Impact of ice transport from the Arctic on the North Atlantic convection
Previous works have shown that convection in the North Atlantic Ocean is highly sensitive to changes in the freshwater balance. An example of this is the Great Salinity Anomaly in the early 1970s. Häkkinen (1999) showed with an idealized study how freshwater pulses in the East Greenland Current cause a reduction in convection in the Labrador Sea. Koenigk et al. (2006) showed that the freshwater exported through the Fram Strait propagates in the East Greenland Current to the south, reaches Labrador Sea in about 1–2 years, and produces a negative salinity anomaly in the Labrador Sea, that strongly reduces the convection. Ensemble simulations by Mikolajewicz et al. (2005) indicated a risk for a decadal-long shutdown of the Labrador Sea convection after huge Fram Strait ice exports.

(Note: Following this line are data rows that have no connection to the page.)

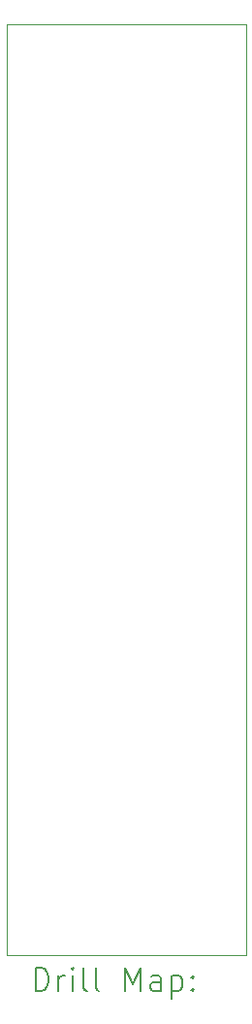
<source format=gbr>
%FSLAX45Y45*%
G04 Gerber Fmt 4.5, Leading zero omitted, Abs format (unit mm)*
G04 Created by KiCad (PCBNEW (6.0.2)) date 2022-02-19 19:12:01*
%MOMM*%
%LPD*%
G01*
G04 APERTURE LIST*
%TA.AperFunction,Profile*%
%ADD10C,0.050000*%
%TD*%
%ADD11C,0.200000*%
G04 APERTURE END LIST*
D10*
X13779500Y-4394200D02*
X15875000Y-4394200D01*
X15875000Y-4394200D02*
X15875000Y-12509500D01*
X15875000Y-12509500D02*
X13779500Y-12509500D01*
X13779500Y-12509500D02*
X13779500Y-4394200D01*
D11*
X14034619Y-12822476D02*
X14034619Y-12622476D01*
X14082238Y-12622476D01*
X14110809Y-12632000D01*
X14129857Y-12651048D01*
X14139381Y-12670095D01*
X14148905Y-12708190D01*
X14148905Y-12736762D01*
X14139381Y-12774857D01*
X14129857Y-12793905D01*
X14110809Y-12812952D01*
X14082238Y-12822476D01*
X14034619Y-12822476D01*
X14234619Y-12822476D02*
X14234619Y-12689143D01*
X14234619Y-12727238D02*
X14244143Y-12708190D01*
X14253667Y-12698667D01*
X14272714Y-12689143D01*
X14291762Y-12689143D01*
X14358428Y-12822476D02*
X14358428Y-12689143D01*
X14358428Y-12622476D02*
X14348905Y-12632000D01*
X14358428Y-12641524D01*
X14367952Y-12632000D01*
X14358428Y-12622476D01*
X14358428Y-12641524D01*
X14482238Y-12822476D02*
X14463190Y-12812952D01*
X14453667Y-12793905D01*
X14453667Y-12622476D01*
X14587000Y-12822476D02*
X14567952Y-12812952D01*
X14558428Y-12793905D01*
X14558428Y-12622476D01*
X14815571Y-12822476D02*
X14815571Y-12622476D01*
X14882238Y-12765333D01*
X14948905Y-12622476D01*
X14948905Y-12822476D01*
X15129857Y-12822476D02*
X15129857Y-12717714D01*
X15120333Y-12698667D01*
X15101286Y-12689143D01*
X15063190Y-12689143D01*
X15044143Y-12698667D01*
X15129857Y-12812952D02*
X15110809Y-12822476D01*
X15063190Y-12822476D01*
X15044143Y-12812952D01*
X15034619Y-12793905D01*
X15034619Y-12774857D01*
X15044143Y-12755809D01*
X15063190Y-12746286D01*
X15110809Y-12746286D01*
X15129857Y-12736762D01*
X15225095Y-12689143D02*
X15225095Y-12889143D01*
X15225095Y-12698667D02*
X15244143Y-12689143D01*
X15282238Y-12689143D01*
X15301286Y-12698667D01*
X15310809Y-12708190D01*
X15320333Y-12727238D01*
X15320333Y-12784381D01*
X15310809Y-12803428D01*
X15301286Y-12812952D01*
X15282238Y-12822476D01*
X15244143Y-12822476D01*
X15225095Y-12812952D01*
X15406048Y-12803428D02*
X15415571Y-12812952D01*
X15406048Y-12822476D01*
X15396524Y-12812952D01*
X15406048Y-12803428D01*
X15406048Y-12822476D01*
X15406048Y-12698667D02*
X15415571Y-12708190D01*
X15406048Y-12717714D01*
X15396524Y-12708190D01*
X15406048Y-12698667D01*
X15406048Y-12717714D01*
M02*

</source>
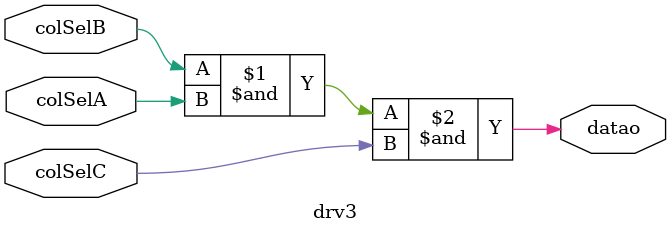
<source format=v>
module drv3
  (input colSelA,
   input colSelB,
   input colSelC,
   output datao
   );
   assign datao = colSelB & colSelA & colSelC;
endmodule
</source>
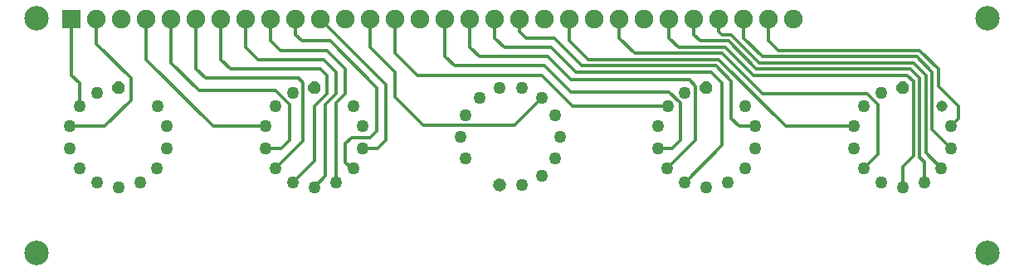
<source format=gbl>
G04*
G04 #@! TF.GenerationSoftware,Altium Limited,Altium Designer,20.0.2 (26)*
G04*
G04 Layer_Physical_Order=2*
G04 Layer_Color=16711680*
%FSLAX25Y25*%
%MOIN*%
G70*
G01*
G75*
%ADD14C,0.01200*%
%ADD26C,0.07500*%
%ADD27R,0.07500X0.07500*%
%ADD28C,0.09843*%
%ADD29C,0.04500*%
%ADD30P,0.05412X8X22.5*%
%ADD31C,0.05000*%
%ADD32P,0.05412X8X191.3*%
D14*
X140000Y88750D02*
X150000Y78750D01*
Y68750D02*
Y78750D01*
Y68750D02*
X161250Y57500D01*
X140000Y88750D02*
Y100000D01*
X300011Y99999D02*
X300011Y91239D01*
X303750Y87500D01*
X290011Y92489D02*
Y99999D01*
Y92489D02*
X297500Y85000D01*
X280011Y94989D02*
Y99999D01*
Y94989D02*
X281250Y93750D01*
X285000D01*
X296250Y82500D01*
X295000Y80000D02*
X356875D01*
X283750Y91250D02*
X295000Y80000D01*
X272500Y91250D02*
X283750D01*
X293750Y77500D02*
X355625D01*
X282500Y88750D02*
X293750Y77500D01*
X263750Y88750D02*
X282500Y88750D01*
X297500Y70000D02*
X339375D01*
X281250Y86250D02*
X297500Y70000D01*
X246250Y86250D02*
X281250D01*
X270011Y93739D02*
Y99999D01*
Y93739D02*
X272500Y91250D01*
X260011Y92489D02*
X263750Y88750D01*
X260011Y99999D02*
X260011Y92489D01*
X240011Y92489D02*
X246250Y86250D01*
X240011Y92489D02*
Y99999D01*
X220011D02*
X220011Y91239D01*
X227500Y83750D01*
X200011Y94989D02*
Y99999D01*
Y94989D02*
X202500Y92500D01*
X213750Y92500D01*
X225000Y81250D01*
X190011Y92489D02*
Y99999D01*
Y92489D02*
X193750Y88750D01*
X212500D01*
X222500Y78750D02*
X276875D01*
X212500Y88750D02*
X222500Y78750D01*
X220625Y75625D02*
X268125D01*
X211250Y85000D02*
X220625Y75625D01*
X183750Y85000D02*
X211250D01*
X220625Y70625D02*
X260000D01*
X210000Y81250D02*
X220625Y70625D01*
X173750Y81250D02*
X210000D01*
X221272Y64978D02*
X259366D01*
X208750Y77500D02*
X221272Y64978D01*
X158750Y77500D02*
X208750D01*
X180011Y88739D02*
Y99999D01*
Y88739D02*
X183750Y85000D01*
X170011Y84989D02*
Y99999D01*
Y84989D02*
X173750Y81250D01*
X150000Y86250D02*
X158750Y77500D01*
X197809Y57500D02*
X208741Y68432D01*
X161250Y57500D02*
X197809D01*
X150000Y100000D02*
Y101250D01*
Y100000D02*
X150000Y86250D01*
X122500Y70175D02*
Y77500D01*
X120000Y80000D02*
X122500Y77500D01*
X83750Y80000D02*
X120000D01*
X126250Y70000D02*
Y78750D01*
X121250Y83750D02*
X126250Y78750D01*
X95000Y83750D02*
X121250D01*
X130000Y70112D02*
Y80000D01*
X122500Y87500D02*
X130000Y80000D01*
X103750Y87500D02*
X122500D01*
X142500Y55000D02*
Y72500D01*
X123750Y91250D02*
X142500Y72500D01*
X112500Y91250D02*
X123750D01*
X120000Y100000D02*
X146250Y73750D01*
X110000Y93750D02*
X112500Y91250D01*
X110000Y93750D02*
Y96250D01*
X100000Y91250D02*
X103750Y87500D01*
X90000Y88750D02*
X95000Y83750D01*
X80000D02*
X83750Y80000D01*
X111250Y76250D02*
X112969Y74531D01*
X73750Y76250D02*
X111250D01*
X70000Y80000D02*
X73750Y76250D01*
X80000Y83750D02*
Y100000D01*
X71250Y71250D02*
X101875D01*
X60000Y82500D02*
X71250Y71250D01*
X60000Y82500D02*
Y100000D01*
X101875Y71250D02*
X107500Y65625D01*
Y51250D02*
Y65625D01*
X104319Y48069D02*
X107500Y51250D01*
X76785Y56965D02*
X98001D01*
X50000Y83750D02*
X76785Y56965D01*
X50000Y83750D02*
Y100000D01*
X100000Y91250D02*
Y100000D01*
X90000Y88750D02*
Y100000D01*
X70000Y80000D02*
Y100000D01*
X30000Y90000D02*
Y100000D01*
X20000Y77500D02*
Y100000D01*
X23116Y64978D02*
Y74384D01*
X20000Y77500D02*
X23116Y74384D01*
X368125Y73125D02*
Y80000D01*
X360625Y87500D02*
X368125Y80000D01*
X303750Y87500D02*
X360625D01*
X365625Y55610D02*
Y78750D01*
X359375Y85000D02*
X365625Y78750D01*
X297500Y85000D02*
X359375Y85000D01*
X363125Y46225D02*
Y77500D01*
X358125Y82500D02*
X363125Y77500D01*
X296250Y82500D02*
X358125Y82500D01*
X360625Y44375D02*
Y76250D01*
X356875Y80000D02*
X360625Y76250D01*
X355625Y77500D02*
X358125Y75000D01*
X376250Y59890D02*
Y65000D01*
X368125Y73125D02*
X376250Y65000D01*
X373257Y56897D02*
X376250Y59890D01*
X358125Y45000D02*
Y75000D01*
X360625Y44375D02*
X362388Y42612D01*
X363125Y46225D02*
X369355Y39995D01*
X365625Y55610D02*
X373234Y48001D01*
X280000Y83750D02*
X306785Y56965D01*
X227500Y83750D02*
X280000D01*
X278750Y81250D02*
X285000Y75000D01*
X225000Y81250D02*
X278750D01*
X276875Y78750D02*
X281250Y74375D01*
X306785Y56965D02*
X334251D01*
X285000Y60000D02*
Y75000D01*
X339375Y70000D02*
X343750Y65625D01*
Y45706D02*
Y65625D01*
X338094Y40050D02*
X343750Y45706D01*
X281250Y49375D02*
Y74375D01*
X266369Y34494D02*
X281250Y49375D01*
X285000Y60000D02*
X288103Y56897D01*
X294507D01*
X270625Y51331D02*
Y73125D01*
X259344Y40050D02*
X270625Y51331D01*
X268125Y75625D02*
X270625Y73125D01*
X260000Y70625D02*
X264375Y66250D01*
Y51250D02*
Y66250D01*
X261194Y48069D02*
X264375Y51250D01*
X255493Y48069D02*
X261194D01*
X146250Y51250D02*
Y73750D01*
X143001Y48001D02*
X146250Y51250D01*
X136984Y48001D02*
X143001D01*
X140000Y52500D02*
X142500Y55000D01*
X132500Y52500D02*
X140000D01*
X126138Y66250D02*
X130000Y70112D01*
X121875Y65625D02*
X126250Y70000D01*
X117500Y65175D02*
X122500Y70175D01*
X112969Y51174D02*
Y74531D01*
X43750Y67500D02*
Y76250D01*
X30000Y90000D02*
X43750Y76250D01*
X33215Y56965D02*
X43750Y67500D01*
X19251Y56965D02*
X33215D01*
X117500Y43202D02*
Y65175D01*
X108792Y34494D02*
X117500Y43202D01*
X121875Y36879D02*
Y65625D01*
X117496Y32500D02*
X121875Y36879D01*
X126138Y34463D02*
Y66250D01*
X130000Y50000D02*
X132500Y52500D01*
X130000Y42500D02*
Y50000D01*
X266292Y34494D02*
X266369D01*
X353746Y40621D02*
X358125Y45000D01*
X353746Y32500D02*
Y40621D01*
X337522Y64978D02*
X338116D01*
X362388Y34463D02*
Y42612D01*
X208741Y68432D02*
X208750Y68441D01*
X101844Y40050D02*
X112969Y51174D01*
X130000Y42500D02*
X132505Y39995D01*
X133105D01*
X18439Y56965D02*
X19251D01*
X97993Y48069D02*
X104319D01*
D26*
X180011Y99999D02*
D03*
X310011D02*
D03*
X300011D02*
D03*
X290011D02*
D03*
X280011D02*
D03*
X270011D02*
D03*
X250011D02*
D03*
X260011D02*
D03*
X170011Y99999D02*
D03*
X190011Y99999D02*
D03*
X200011D02*
D03*
X210011D02*
D03*
X220011D02*
D03*
X230011D02*
D03*
X240011D02*
D03*
X160000Y100000D02*
D03*
X150000D02*
D03*
X140000D02*
D03*
X130000D02*
D03*
X120000D02*
D03*
X100000D02*
D03*
X110000D02*
D03*
X30000D02*
D03*
X40000D02*
D03*
X50000D02*
D03*
X60000D02*
D03*
X70000D02*
D03*
X80000D02*
D03*
X90000D02*
D03*
D27*
X20000D02*
D03*
D28*
X387795Y100394D02*
D03*
X5906D02*
D03*
X5906Y5906D02*
D03*
X387795D02*
D03*
D29*
X369420Y64923D02*
D03*
D30*
X353746Y72500D02*
D03*
X274996D02*
D03*
X117496D02*
D03*
X38746D02*
D03*
D31*
X345073Y70521D02*
D03*
X338116Y64978D02*
D03*
X334251Y56965D02*
D03*
X334243Y48069D02*
D03*
X338094Y40050D02*
D03*
X345042Y34494D02*
D03*
X353746Y32500D02*
D03*
X362388Y34463D02*
D03*
X369355Y39995D02*
D03*
X373234Y48001D02*
D03*
X373257Y56897D02*
D03*
X290670Y64923D02*
D03*
X266323Y70521D02*
D03*
X259366Y64978D02*
D03*
X255501Y56965D02*
D03*
X255493Y48069D02*
D03*
X259344Y40050D02*
D03*
X266292Y34494D02*
D03*
X274996Y32500D02*
D03*
X283638Y34463D02*
D03*
X290605Y39995D02*
D03*
X294484Y48001D02*
D03*
X294507Y56897D02*
D03*
X133170Y64923D02*
D03*
X108823Y70521D02*
D03*
X101866Y64978D02*
D03*
X98001Y56965D02*
D03*
X97993Y48069D02*
D03*
X101844Y40050D02*
D03*
X108792Y34494D02*
D03*
X117496Y32500D02*
D03*
X126138Y34463D02*
D03*
X133105Y39995D02*
D03*
X136984Y48001D02*
D03*
X137007Y56897D02*
D03*
X54420Y64923D02*
D03*
X30073Y70521D02*
D03*
X23116Y64978D02*
D03*
X19251Y56965D02*
D03*
X19243Y48069D02*
D03*
X23094Y40050D02*
D03*
X30042Y34494D02*
D03*
X38746Y32500D02*
D03*
X47388Y34463D02*
D03*
X54355Y39995D02*
D03*
X58234Y48001D02*
D03*
X58257Y56897D02*
D03*
X176250Y52812D02*
D03*
X178251Y61533D02*
D03*
X183813Y68476D02*
D03*
X191750Y72312D02*
D03*
X200732Y72304D02*
D03*
X208741Y68432D02*
D03*
X214279Y61470D02*
D03*
X214264Y44124D02*
D03*
X208714Y37171D02*
D03*
X200698Y33313D02*
D03*
X178206Y44186D02*
D03*
X216250Y52812D02*
D03*
D32*
X191734Y33329D02*
D03*
M02*

</source>
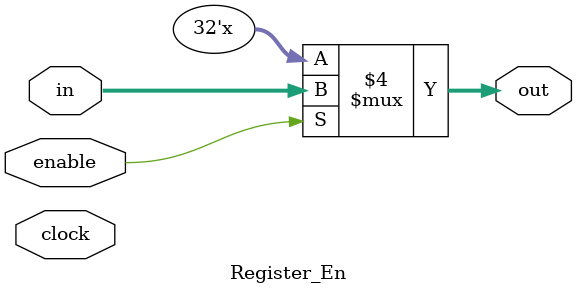
<source format=v>
module Register_En( 
    clock,
    enable,
    in,
    out
    );

    input clock;
    input enable;
    input [31:0] in;
    output  [31:0] out;
    
    reg [31:0] out;
    initial begin 
        out = 0; 
    end 
    
    always @ (clock) begin
        if (enable ==1'b1)
            out <= in;  
    end 
        
endmodule 

</source>
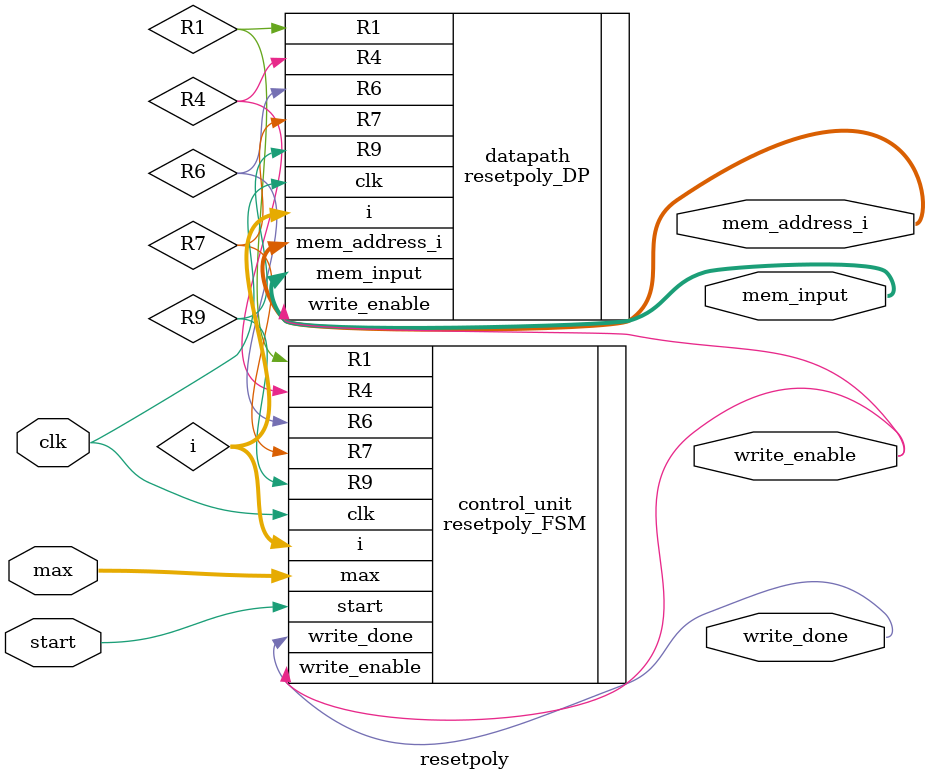
<source format=v>
`timescale 1ns / 1ps


module resetpoly(
  input clk,
  input start,
  output [25:0]mem_input,
  output [10:0]mem_address_i,
  input [10:0]max,
  output write_enable,
  output write_done
  );
  
  
  wire [10:0]i;
  
  wire R1, R4, R6, R7, R9;
  
  resetpoly_DP datapath(
      .clk(clk),
      .mem_input(mem_input),
      .mem_address_i(mem_address_i),
      .write_enable(write_enable),
      .i(i),
      .R1(R1),
      .R4(R4),
      .R6(R6),
      .R7(R7),
      .R9(R9) 
  );
  
  resetpoly_FSM control_unit(
      .clk(clk),
      .write_enable(write_enable),
      .write_done(write_done),
      .start(start),
      .max(max),
      .i(i),
      .R1(R1),
      .R4(R4),
      .R6(R6),
      .R7(R7),
      .R9(R9) 
  );
  
  
    
    
endmodule
    


</source>
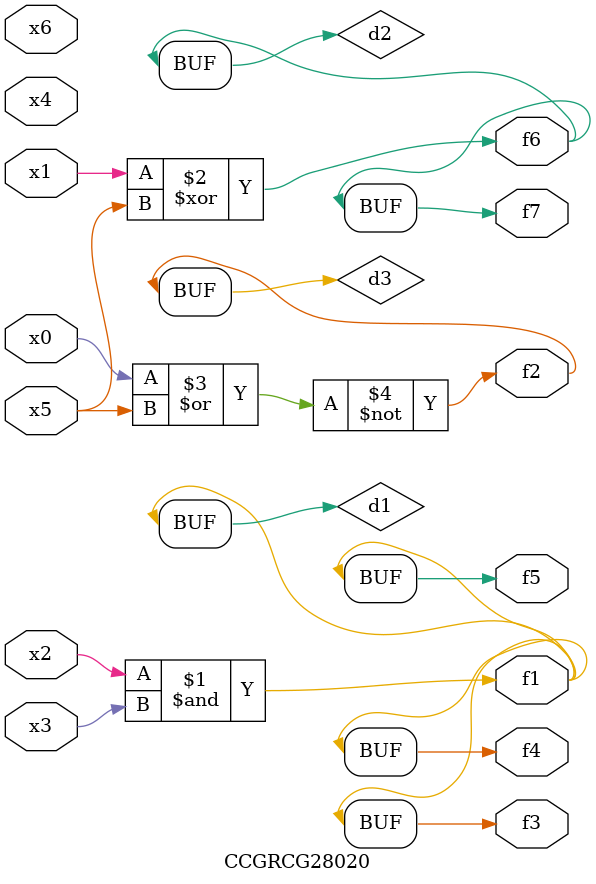
<source format=v>
module CCGRCG28020(
	input x0, x1, x2, x3, x4, x5, x6,
	output f1, f2, f3, f4, f5, f6, f7
);

	wire d1, d2, d3;

	and (d1, x2, x3);
	xor (d2, x1, x5);
	nor (d3, x0, x5);
	assign f1 = d1;
	assign f2 = d3;
	assign f3 = d1;
	assign f4 = d1;
	assign f5 = d1;
	assign f6 = d2;
	assign f7 = d2;
endmodule

</source>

Here, we investigate only the HadGEM simulations since the other simulations are too short for comparing decadal scale variations. In order to analyse the impact of the atmospheric resolution on the convection in the Labrador Sea and its relationship with freshwater export across the Fram Strait, we compared an index of deep convection in the Labrador Sea (Brodeau and Koenigk 2016) with the previous Fram Strait freshwater export. The convection index is based on March mixed layer depth and takes both vertical and horizontal extensions of the convection areas into account. We used 10-year running mean for both time-series to filter out the high frequencies and to focus on the long term relationship between the freshwater transport across the Fram Strait and the convection in Labrador Sea. We find a systematic behaviour showing a resolution dependence of the relationship; the correlations between ice export and convection were for the low resolution r = 0.31, for the intermediate resolution r = 0.52, and for the highest resolution r = 0.57 (Fig. 8) when the ice transport leads the convection with 1 year for all resolutions.
The deep convection is reduced with higher resolution in the HadGEM model (Fig. 9). In general, all three model simulations show higher convection in the Labrador Sea compared to ARGO-mixed layers (Holte et al. 2010) and particularly, the low resolution simulation shows deep convection every year. Thus, the convection is less sensitive to changes in the upper surface density due to freshwater inflow in the low resolution simulation compared to the high resolution simulation. The reason for the lower convection in high resolution is not entirely clear. While the turbulent surface heat fluxes are very similar in all three model setups (not shown) and also liquid and solid freshwater exports through Fram Strait agree well (Figs. 5, 6), the freshwater export through the Davis Strait is slightly larger in the high-resolution simulations (Fig. 5) and could be the reason for slightly increased vertical stratification in the Labrador Sea at high resolution.